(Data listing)
* start *

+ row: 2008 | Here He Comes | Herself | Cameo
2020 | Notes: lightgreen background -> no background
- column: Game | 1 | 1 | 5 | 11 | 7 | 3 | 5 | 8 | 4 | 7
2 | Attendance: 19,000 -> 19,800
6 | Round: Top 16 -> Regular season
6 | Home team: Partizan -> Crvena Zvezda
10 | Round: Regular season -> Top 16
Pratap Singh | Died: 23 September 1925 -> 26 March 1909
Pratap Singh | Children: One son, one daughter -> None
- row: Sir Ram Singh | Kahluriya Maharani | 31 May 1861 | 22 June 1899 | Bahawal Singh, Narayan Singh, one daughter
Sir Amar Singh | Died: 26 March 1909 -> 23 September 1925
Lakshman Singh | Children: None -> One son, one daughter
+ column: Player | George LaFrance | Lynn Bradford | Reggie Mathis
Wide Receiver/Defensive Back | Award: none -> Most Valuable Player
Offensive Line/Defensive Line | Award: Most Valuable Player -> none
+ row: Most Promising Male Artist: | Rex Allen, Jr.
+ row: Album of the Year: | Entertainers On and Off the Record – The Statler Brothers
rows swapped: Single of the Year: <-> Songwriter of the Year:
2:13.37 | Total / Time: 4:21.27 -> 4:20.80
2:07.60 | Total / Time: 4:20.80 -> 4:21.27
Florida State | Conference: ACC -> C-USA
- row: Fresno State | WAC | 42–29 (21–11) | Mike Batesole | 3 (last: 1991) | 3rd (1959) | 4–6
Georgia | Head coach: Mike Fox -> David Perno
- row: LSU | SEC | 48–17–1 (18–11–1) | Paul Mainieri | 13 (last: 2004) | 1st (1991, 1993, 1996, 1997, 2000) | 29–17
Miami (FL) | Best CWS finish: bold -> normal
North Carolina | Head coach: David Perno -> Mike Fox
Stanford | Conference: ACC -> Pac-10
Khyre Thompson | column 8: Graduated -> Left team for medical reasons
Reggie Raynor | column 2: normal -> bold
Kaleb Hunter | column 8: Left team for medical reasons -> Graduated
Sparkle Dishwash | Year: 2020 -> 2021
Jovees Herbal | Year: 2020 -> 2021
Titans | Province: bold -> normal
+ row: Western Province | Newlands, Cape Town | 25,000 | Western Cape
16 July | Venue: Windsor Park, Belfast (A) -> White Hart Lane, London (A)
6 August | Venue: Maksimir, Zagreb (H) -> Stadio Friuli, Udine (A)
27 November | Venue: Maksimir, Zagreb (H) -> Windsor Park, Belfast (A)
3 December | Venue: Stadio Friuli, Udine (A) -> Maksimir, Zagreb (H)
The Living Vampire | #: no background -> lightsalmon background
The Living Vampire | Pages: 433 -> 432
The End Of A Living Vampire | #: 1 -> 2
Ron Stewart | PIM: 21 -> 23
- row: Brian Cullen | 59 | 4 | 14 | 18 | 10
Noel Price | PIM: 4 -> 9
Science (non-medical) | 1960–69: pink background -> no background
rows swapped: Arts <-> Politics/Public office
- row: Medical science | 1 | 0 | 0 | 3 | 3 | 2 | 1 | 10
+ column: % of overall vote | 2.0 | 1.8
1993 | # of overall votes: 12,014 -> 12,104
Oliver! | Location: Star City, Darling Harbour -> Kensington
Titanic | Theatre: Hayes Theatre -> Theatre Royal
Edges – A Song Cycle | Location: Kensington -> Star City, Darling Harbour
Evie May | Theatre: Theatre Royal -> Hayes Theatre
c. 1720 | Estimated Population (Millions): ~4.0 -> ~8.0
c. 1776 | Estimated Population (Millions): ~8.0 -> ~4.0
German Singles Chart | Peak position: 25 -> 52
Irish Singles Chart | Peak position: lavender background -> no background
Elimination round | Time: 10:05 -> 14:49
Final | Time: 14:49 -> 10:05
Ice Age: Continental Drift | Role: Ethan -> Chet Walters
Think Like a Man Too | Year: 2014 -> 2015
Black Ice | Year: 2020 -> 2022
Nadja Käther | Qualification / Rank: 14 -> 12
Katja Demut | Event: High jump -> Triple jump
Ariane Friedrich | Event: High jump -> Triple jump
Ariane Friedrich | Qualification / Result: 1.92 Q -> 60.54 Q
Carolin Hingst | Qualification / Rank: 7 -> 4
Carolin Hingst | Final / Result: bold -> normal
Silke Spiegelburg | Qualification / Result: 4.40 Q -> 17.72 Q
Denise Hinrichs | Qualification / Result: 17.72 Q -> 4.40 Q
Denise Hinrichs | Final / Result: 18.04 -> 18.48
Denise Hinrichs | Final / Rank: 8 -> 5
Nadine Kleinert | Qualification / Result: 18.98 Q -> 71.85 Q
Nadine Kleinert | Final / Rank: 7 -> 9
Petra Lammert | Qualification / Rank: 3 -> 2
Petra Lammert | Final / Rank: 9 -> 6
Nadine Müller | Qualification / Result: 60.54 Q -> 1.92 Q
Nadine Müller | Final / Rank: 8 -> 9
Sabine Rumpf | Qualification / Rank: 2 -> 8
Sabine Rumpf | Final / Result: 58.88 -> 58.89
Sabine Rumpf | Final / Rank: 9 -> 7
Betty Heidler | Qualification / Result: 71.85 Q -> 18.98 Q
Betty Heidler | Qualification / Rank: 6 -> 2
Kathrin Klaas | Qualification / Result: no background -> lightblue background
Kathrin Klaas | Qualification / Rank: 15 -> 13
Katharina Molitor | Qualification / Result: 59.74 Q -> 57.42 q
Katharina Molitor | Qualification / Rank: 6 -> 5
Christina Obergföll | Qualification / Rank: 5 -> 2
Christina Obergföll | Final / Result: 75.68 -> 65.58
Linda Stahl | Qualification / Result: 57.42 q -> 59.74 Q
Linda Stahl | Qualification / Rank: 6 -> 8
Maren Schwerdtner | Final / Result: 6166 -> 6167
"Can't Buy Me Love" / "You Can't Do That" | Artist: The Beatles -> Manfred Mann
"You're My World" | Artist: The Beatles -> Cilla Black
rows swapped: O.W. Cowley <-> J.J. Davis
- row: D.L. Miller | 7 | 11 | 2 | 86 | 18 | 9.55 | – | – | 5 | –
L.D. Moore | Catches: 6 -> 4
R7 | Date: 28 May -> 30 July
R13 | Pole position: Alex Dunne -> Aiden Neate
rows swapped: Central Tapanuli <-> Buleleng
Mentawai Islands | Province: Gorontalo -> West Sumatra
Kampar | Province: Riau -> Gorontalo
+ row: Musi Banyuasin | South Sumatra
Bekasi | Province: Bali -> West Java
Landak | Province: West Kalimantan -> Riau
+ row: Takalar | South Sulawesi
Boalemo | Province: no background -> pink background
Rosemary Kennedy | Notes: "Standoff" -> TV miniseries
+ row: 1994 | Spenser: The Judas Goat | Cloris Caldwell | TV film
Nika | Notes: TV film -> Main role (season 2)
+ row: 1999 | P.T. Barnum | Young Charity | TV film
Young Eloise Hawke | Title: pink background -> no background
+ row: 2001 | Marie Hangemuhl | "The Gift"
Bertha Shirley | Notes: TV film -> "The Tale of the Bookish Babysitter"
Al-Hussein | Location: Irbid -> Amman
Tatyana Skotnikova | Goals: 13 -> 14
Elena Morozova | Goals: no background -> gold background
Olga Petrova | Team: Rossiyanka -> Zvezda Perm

* end *

▶ INSTRUCTIONS FOR THE TASK
Convert every line of the records above into a JSON array of strings, one string per line, and leave out any blank lines.

▶ RESULT OF THIS TASK
[
  "+ row: 2008 | Here He Comes | Herself | Cameo",
  "2020 | Notes: lightgreen background -> no background",
  "- column: Game | 1 | 1 | 5 | 11 | 7 | 3 | 5 | 8 | 4 | 7",
  "2 | Attendance: 19,000 -> 19,800",
  "6 | Round: Top 16 -> Regular season",
  "6 | Home team: Partizan -> Crvena Zvezda",
  "10 | Round: Regular season -> Top 16",
  "Pratap Singh | Died: 23 September 1925 -> 26 March 1909",
  "Pratap Singh | Children: One son, one daughter -> None",
  "- row: Sir Ram Singh | Kahluriya Maharani | 31 May 1861 | 22 June 1899 | Bahawal Singh, Narayan Singh, one daughter",
  "Sir Amar Singh | Died: 26 March 1909 -> 23 September 1925",
  "Lakshman Singh | Children: None -> One son, one daughter",
  "+ column: Player | George LaFrance | Lynn Bradford | Reggie Mathis",
  "Wide Receiver/Defensive Back | Award: none -> Most Valuable Player",
  "Offensive Line/Defensive Line | Award: Most Valuable Player -> none",
  "+ row: Most Promising Male Artist: | Rex Allen, Jr.",
  "+ row: Album of the Year: | Entertainers On and Off the Record – The Statler Brothers",
  "rows swapped: Single of the Year: <-> Songwriter of the Year:",
  "2:13.37 | Total / Time: 4:21.27 -> 4:20.80",
  "2:07.60 | Total / Time: 4:20.80 -> 4:21.27",
  "Florida State | Conference: ACC -> C-USA",
  "- row: Fresno State | WAC | 42–29 (21–11) | Mike Batesole | 3 (last: 1991) | 3rd (1959) | 4–6",
  "Georgia | Head coach: Mike Fox -> David Perno",
  "- row: LSU | SEC | 48–17–1 (18–11–1) | Paul Mainieri | 13 (last: 2004) | 1st (1991, 1993, 1996, 1997, 2000) | 29–17",
  "Miami (FL) | Best CWS finish: bold -> normal",
  "North Carolina | Head coach: David Perno -> Mike Fox",
  "Stanford | Conference: ACC -> Pac-10",
  "Khyre Thompson | column 8: Graduated -> Left team for medical reasons",
  "Reggie Raynor | column 2: normal -> bold",
  "Kaleb Hunter | column 8: Left team for medical reasons -> Graduated",
  "Sparkle Dishwash | Year: 2020 -> 2021",
  "Jovees Herbal | Year: 2020 -> 2021",
  "Titans | Province: bold -> normal",
  "+ row: Western Province | Newlands, Cape Town | 25,000 | Western Cape",
  "16 July | Venue: Windsor Park, Belfast (A) -> White Hart Lane, London (A)",
  "6 August | Venue: Maksimir, Zagreb (H) -> Stadio Friuli, Udine (A)",
  "27 November | Venue: Maksimir, Zagreb (H) -> Windsor Park, Belfast (A)",
  "3 December | Venue: Stadio Friuli, Udine (A) -> Maksimir, Zagreb (H)",
  "The Living Vampire | #: no background -> lightsalmon background",
  "The Living Vampire | Pages: 433 -> 432",
  "The End Of A Living Vampire | #: 1 -> 2",
  "Ron Stewart | PIM: 21 -> 23",
  "- row: Brian Cullen | 59 | 4 | 14 | 18 | 10",
  "Noel Price | PIM: 4 -> 9",
  "Science (non-medical) | 1960–69: pink background -> no background",
  "rows swapped: Arts <-> Politics/Public office",
  "- row: Medical science | 1 | 0 | 0 | 3 | 3 | 2 | 1 | 10",
  "+ column: % of overall vote | 2.0 | 1.8",
  "1993 | # of overall votes: 12,014 -> 12,104",
  "Oliver! | Location: Star City, Darling Harbour -> Kensington",
  "Titanic | Theatre: Hayes Theatre -> Theatre Royal",
  "Edges – A Song Cycle | Location: Kensington -> Star City, Darling Harbour",
  "Evie May | Theatre: Theatre Royal -> Hayes Theatre",
  "c. 1720 | Estimated Population (Millions): ~4.0 -> ~8.0",
  "c. 1776 | Estimated Population (Millions): ~8.0 -> ~4.0",
  "German Singles Chart | Peak position: 25 -> 52",
  "Irish Singles Chart | Peak position: lavender background -> no background",
  "Elimination round | Time: 10:05 -> 14:49",
  "Final | Time: 14:49 -> 10:05",
  "Ice Age: Continental Drift | Role: Ethan -> Chet Walters",
  "Think Like a Man Too | Year: 2014 -> 2015",
  "Black Ice | Year: 2020 -> 2022",
  "Nadja Käther | Qualification / Rank: 14 -> 12",
  "Katja Demut | Event: High jump -> Triple jump",
  "Ariane Friedrich | Event: High jump -> Triple jump",
  "Ariane Friedrich | Qualification / Result: 1.92 Q -> 60.54 Q",
  "Carolin Hingst | Qualification / Rank: 7 -> 4",
  "Carolin Hingst | Final / Result: bold -> normal",
  "Silke Spiegelburg | Qualification / Result: 4.40 Q -> 17.72 Q",
  "Denise Hinrichs | Qualification / Result: 17.72 Q -> 4.40 Q",
  "Denise Hinrichs | Final / Result: 18.04 -> 18.48",
  "Denise Hinrichs | Final / Rank: 8 -> 5",
  "Nadine Kleinert | Qualification / Result: 18.98 Q -> 71.85 Q",
  "Nadine Kleinert | Final / Rank: 7 -> 9",
  "Petra Lammert | Qualification / Rank: 3 -> 2",
  "Petra Lammert | Final / Rank: 9 -> 6",
  "Nadine Müller | Qualification / Result: 60.54 Q -> 1.92 Q",
  "Nadine Müller | Final / Rank: 8 -> 9",
  "Sabine Rumpf | Qualification / Rank: 2 -> 8",
  "Sabine Rumpf | Final / Result: 58.88 -> 58.89",
  "Sabine Rumpf | Final / Rank: 9 -> 7",
  "Betty Heidler | Qualification / Result: 71.85 Q -> 18.98 Q",
  "Betty Heidler | Qualification / Rank: 6 -> 2",
  "Kathrin Klaas | Qualification / Result: no background -> lightblue background",
  "Kathrin Klaas | Qualification / Rank: 15 -> 13",
  "Katharina Molitor | Qualification / Result: 59.74 Q -> 57.42 q",
  "Katharina Molitor | Qualification / Rank: 6 -> 5",
  "Christina Obergföll | Qualification / Rank: 5 -> 2",
  "Christina Obergföll | Final / Result: 75.68 -> 65.58",
  "Linda Stahl | Qualification / Result: 57.42 q -> 59.74 Q",
  "Linda Stahl | Qualification / Rank: 6 -> 8",
  "Maren Schwerdtner | Final / Result: 6166 -> 6167",
  "\"Can't Buy Me Love\" / \"You Can't Do That\" | Artist: The Beatles -> Manfred Mann",
  "\"You're My World\" | Artist: The Beatles -> Cilla Black",
  "rows swapped: O.W. Cowley <-> J.J. Davis",
  "- row: D.L. Miller | 7 | 11 | 2 | 86 | 18 | 9.55 | – | – | 5 | –",
  "L.D. Moore | Catches: 6 -> 4",
  "R7 | Date: 28 May -> 30 July",
  "R13 | Pole position: Alex Dunne -> Aiden Neate",
  "rows swapped: Central Tapanuli <-> Buleleng",
  "Mentawai Islands | Province: Gorontalo -> West Sumatra",
  "Kampar | Province: Riau -> Gorontalo",
  "+ row: Musi Banyuasin | South Sumatra",
  "Bekasi | Province: Bali -> West Java",
  "Landak | Province: West Kalimantan -> Riau",
  "+ row: Takalar | South Sulawesi",
  "Boalemo | Province: no background -> pink background",
  "Rosemary Kennedy | Notes: \"Standoff\" -> TV miniseries",
  "+ row: 1994 | Spenser: The Judas Goat | Cloris Caldwell | TV film",
  "Nika | Notes: TV film -> Main role (season 2)",
  "+ row: 1999 | P.T. Barnum | Young Charity | TV film",
  "Young Eloise Hawke | Title: pink background -> no background",
  "+ row: 2001 | Marie Hangemuhl | \"The Gift\"",
  "Bertha Shirley | Notes: TV film -> \"The Tale of the Bookish Babysitter\"",
  "Al-Hussein | Location: Irbid -> Amman",
  "Tatyana Skotnikova | Goals: 13 -> 14",
  "Elena Morozova | Goals: no background -> gold background",
  "Olga Petrova | Team: Rossiyanka -> Zvezda Perm"
]